Work request. Could you print every record below exactly as it appears?
■ ■ ■ ■ ■
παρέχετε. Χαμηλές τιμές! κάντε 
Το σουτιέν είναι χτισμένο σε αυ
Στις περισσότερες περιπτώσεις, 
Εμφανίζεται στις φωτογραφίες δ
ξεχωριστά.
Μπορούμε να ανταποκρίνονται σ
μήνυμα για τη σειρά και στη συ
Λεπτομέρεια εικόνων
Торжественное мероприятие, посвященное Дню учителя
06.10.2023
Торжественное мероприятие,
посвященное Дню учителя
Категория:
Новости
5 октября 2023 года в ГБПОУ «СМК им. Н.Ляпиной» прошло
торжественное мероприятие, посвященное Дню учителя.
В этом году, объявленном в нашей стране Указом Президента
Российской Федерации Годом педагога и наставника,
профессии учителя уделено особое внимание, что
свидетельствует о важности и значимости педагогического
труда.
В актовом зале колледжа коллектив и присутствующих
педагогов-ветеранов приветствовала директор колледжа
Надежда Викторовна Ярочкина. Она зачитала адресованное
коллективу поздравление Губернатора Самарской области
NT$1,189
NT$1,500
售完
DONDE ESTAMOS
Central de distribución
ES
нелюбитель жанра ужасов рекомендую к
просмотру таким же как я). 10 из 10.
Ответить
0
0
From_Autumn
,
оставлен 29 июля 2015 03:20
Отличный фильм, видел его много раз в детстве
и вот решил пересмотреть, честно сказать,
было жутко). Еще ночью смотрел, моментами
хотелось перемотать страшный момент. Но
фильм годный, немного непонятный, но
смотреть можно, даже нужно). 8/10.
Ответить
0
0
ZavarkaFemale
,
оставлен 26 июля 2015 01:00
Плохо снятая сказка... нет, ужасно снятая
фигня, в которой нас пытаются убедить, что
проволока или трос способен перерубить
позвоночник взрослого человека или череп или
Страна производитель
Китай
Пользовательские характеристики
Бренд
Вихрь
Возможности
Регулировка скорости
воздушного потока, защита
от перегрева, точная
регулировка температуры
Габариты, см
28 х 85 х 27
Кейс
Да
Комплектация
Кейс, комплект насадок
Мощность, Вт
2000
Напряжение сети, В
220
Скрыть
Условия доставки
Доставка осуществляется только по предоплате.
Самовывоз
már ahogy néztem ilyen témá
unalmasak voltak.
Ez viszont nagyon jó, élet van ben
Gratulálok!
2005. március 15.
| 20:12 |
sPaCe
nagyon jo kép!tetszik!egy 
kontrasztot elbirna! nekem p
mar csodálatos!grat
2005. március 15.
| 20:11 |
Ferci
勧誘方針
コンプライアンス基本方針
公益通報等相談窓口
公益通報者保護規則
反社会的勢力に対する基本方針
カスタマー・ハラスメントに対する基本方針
■ ■ ■ ■ ■
Written reply.
παρέχετε. Χαμηλές τιμές! κάντε 
Το σουτιέν είναι χτισμένο σε αυ
Στις περισσότερες περιπτώσεις, 
Εμφανίζεται στις φωτογραφίες δ
ξεχωριστά.
Μπορούμε να ανταποκρίνονται σ
μήνυμα για τη σειρά και στη συ
Λεπτομέρεια εικόνων
Торжественное мероприятие, посвященное Дню учителя
06.10.2023
Торжественное мероприятие,
посвященное Дню учителя
Категория:
Новости
5 октября 2023 года в ГБПОУ «СМК им. Н.Ляпиной» прошло
торжественное мероприятие, посвященное Дню учителя.
В этом году, объявленном в нашей стране Указом Президента
Российской Федерации Годом педагога и наставника,
профессии учителя уделено особое внимание, что
свидетельствует о важности и значимости педагогического
труда.
В актовом зале колледжа коллектив и присутствующих
педагогов-ветеранов приветствовала директор колледжа
Надежда Викторовна Ярочкина. Она зачитала адресованное
коллективу поздравление Губернатора Самарской области
NT$1,189
NT$1,500
售完
DONDE ESTAMOS
Central de distribución
ES
нелюбитель жанра ужасов рекомендую к
просмотру таким же как я). 10 из 10.
Ответить
0
0
From_Autumn
,
оставлен 29 июля 2015 03:20
Отличный фильм, видел его много раз в детстве
и вот решил пересмотреть, честно сказать,
было жутко). Еще ночью смотрел, моментами
хотелось перемотать страшный момент. Но
фильм годный, немного непонятный, но
смотреть можно, даже нужно). 8/10.
Ответить
0
0
ZavarkaFemale
,
оставлен 26 июля 2015 01:00
Плохо снятая сказка... нет, ужасно снятая
фигня, в которой нас пытаются убедить, что
проволока или трос способен перерубить
позвоночник взрослого человека или череп или
Страна производитель
Китай
Пользовательские характеристики
Бренд
Вихрь
Возможности
Регулировка скорости
воздушного потока, защита
от перегрева, точная
регулировка температуры
Габариты, см
28 х 85 х 27
Кейс
Да
Комплектация
Кейс, комплект насадок
Мощность, Вт
2000
Напряжение сети, В
220
Скрыть
Условия доставки
Доставка осуществляется только по предоплате.
Самовывоз
már ahogy néztem ilyen témá
unalmasak voltak.
Ez viszont nagyon jó, élet van ben
Gratulálok!
2005. március 15.
| 20:12 |
sPaCe
nagyon jo kép!tetszik!egy 
kontrasztot elbirna! nekem p
mar csodálatos!grat
2005. március 15.
| 20:11 |
Ferci
勧誘方針
コンプライアンス基本方針
公益通報等相談窓口
公益通報者保護規則
反社会的勢力に対する基本方針
カスタマー・ハラスメントに対する基本方針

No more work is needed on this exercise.